If Xi’s war on leverage also convinces Chinese citizens of his belief that “houses are for living, not for speculation,” they might hoard less cash for deposits on real estate purchases, freeing up spending for consumption. And if the US Federal Reserve lowers interest rates, which the central bank on Wednesday signalled looks likely to happen next year, and geopolitical tensions ease, some overseas investors may come back.
The best case for Chinese equities, however, may be that there is no strong relationship between economic growth and stock price performance. Real inflation-adjusted US dollar returns for Chinese stocks have lagged the DMS World index by 1.5% per year since 1993, even as the country’s real GDP grew by 9% annually over roughly the same period, data from the Credit Suisse Global Investment Returns Yearbook shows. This may mean that the benefits of China’s economic growth do not flow to equity investors. However, it also implies that a slowing economy does not necessarily mean a sluggish stock market.
The outlook for 2024 is therefore one of extremes. Strategists at Morgan Stanley reckon the MSCI China Index could rise by as much as 23% or fall by as much as 36% in the next 12 months. The 59-percentage-point spread between the optimistic and pessimistic scenario is much larger than the 41-percentage-point spread the US bank envisages for constituents of Japan's Topix index, where uncertainty lingers about when and how the central bank will unwind almost a quarter century of ultralow interest rates.

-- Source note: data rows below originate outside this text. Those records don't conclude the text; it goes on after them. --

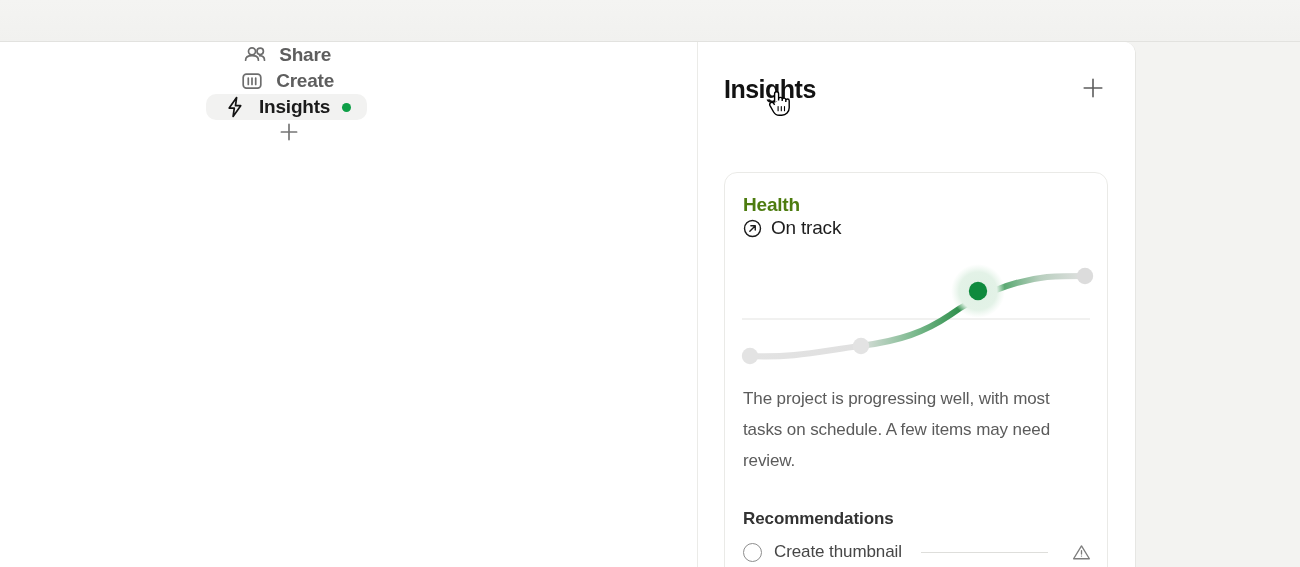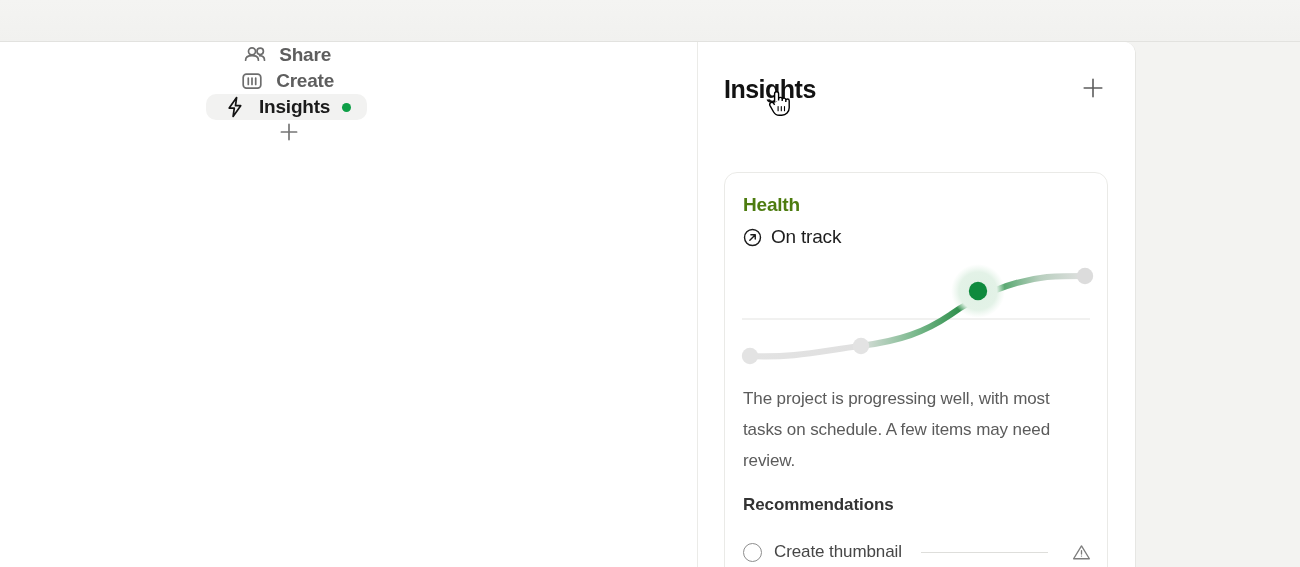--- a/index.html
+++ b/index.html
@@ -172,7 +172,6 @@
     display: flex;
     align-items: center;
     gap: 9px;
-    margin-top: 9px;
   }
   #card-status-label {
     font-size: 19px;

There are many good reasons for domestic and international investors to keep shunning Chinese stocks. Yet it is also relatively easy to be underweight a market that is underperforming. Any revival would force investors to revisit their assumptions. For those with a stomach for a high-risk, high-return trade, there is scope for a long march upwards. — Reuters
Una Galani is Asia Editor of Reuters Breakingviews, based in Mumbai. She was previously in Hong Kong and Dubai.